Our vulnerability to flooding continues
The recent record and near record rains point up our culture's vulnerability to extreme natural events.
Relying on expensive taxpayer funded flood control projects is not wise. They fail, can be undersized, need maintenance and not everyone gets one but everyone pays for them.
Damage will occur in spite of our best efforts as long as we continue to find flood hazard areas attractive for business and residential use.
We need a behavioral shift away from intense occupation of floodplains to more passive and limited occupance of flood hazard areas.
How many more times will we read about Big Bend Drive or the Methodist Campground being inundated? Or the same basements being flooded and personal property lost time after time?
The answer?

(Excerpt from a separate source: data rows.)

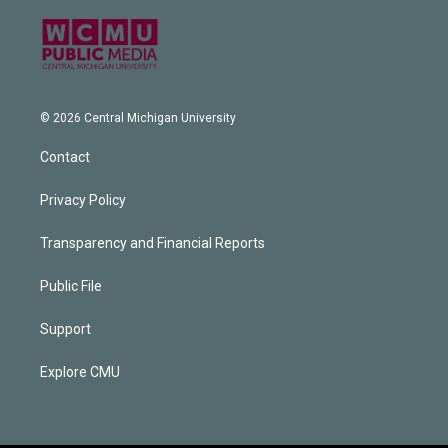
© 2026 Central Michigan University
Contact
Privacy Policy
Transparency and Financial Reports
Public File
Support
Explore CMU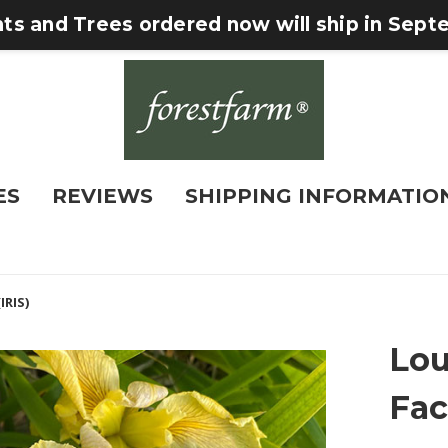
nts and Trees ordered now will ship in Sep
ES
REVIEWS
SHIPPING INFORMATIO
IRIS)
Lou
Fac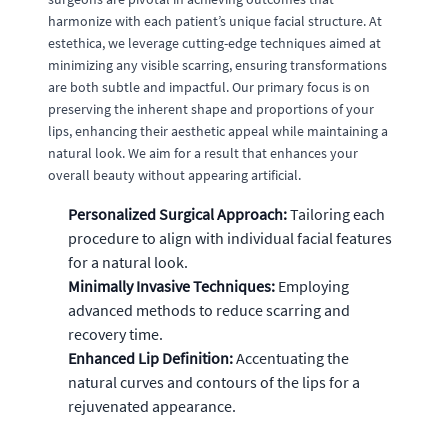
harmonize with each patient’s unique facial structure. At
estethica, we leverage cutting-edge techniques aimed at
minimizing any visible scarring, ensuring transformations
are both subtle and impactful. Our primary focus is on
preserving the inherent shape and proportions of your
lips, enhancing their aesthetic appeal while maintaining a
natural look. We aim for a result that enhances your
overall beauty without appearing artificial.
Personalized Surgical Approach:
Tailoring each
procedure to align with individual facial features
for a natural look.
Minimally Invasive Techniques:
Employing
advanced methods to reduce scarring and
recovery time.
Enhanced Lip Definition:
Accentuating the
natural curves and contours of the lips for a
rejuvenated appearance.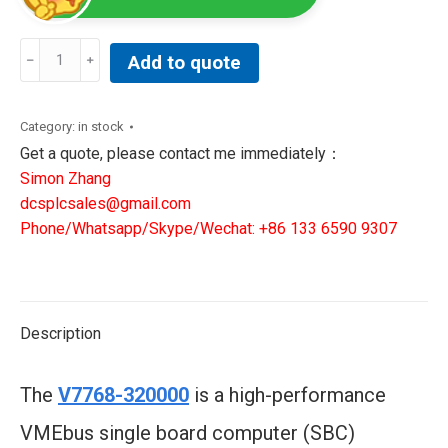
V7768-
Add to quote
320000
|
3509301007768-
Category:
in stock
320000B
Get a quote, please contact me immediately：
|
Simon Zhang
GE
dcsplcsales@gmail.com
VME
Phone/Whatsapp/Skype/Wechat: +86 133 6590 9307
Computer
quantity
Description
The
V7768-320000
is a high-performance
VMEbus single board computer (SBC)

As long as we occupy these risk zones without adequate mitigative strategies such as elevation, floodproofing, utility protection, or removal and relocation.
The one issue that always arises after a big flood is the woefully inadequate flood insurance coverage.
Homeowners policies don't cover surface water flood damage, but the federal government's National Flood Insurance Program does.
This important protection is sold through local private insurance agents and covers buildings and their contents (if purchased separately) and is available throughout any community participating in the program, not just in the high risk flood hazard zone.
But insurance agents continue to inform their clients that it is not available or won't cover basements or it is too expensive or it isn't valid unless the president declares a federal disaster area (all incorrect).
The direct result of this insurance agent ignorance is tens of thousands of dollars worth of uninsured flood damage.
Unless and until insurance agents accept responsibility for educating themselves and hence their customers, this cycle will continue.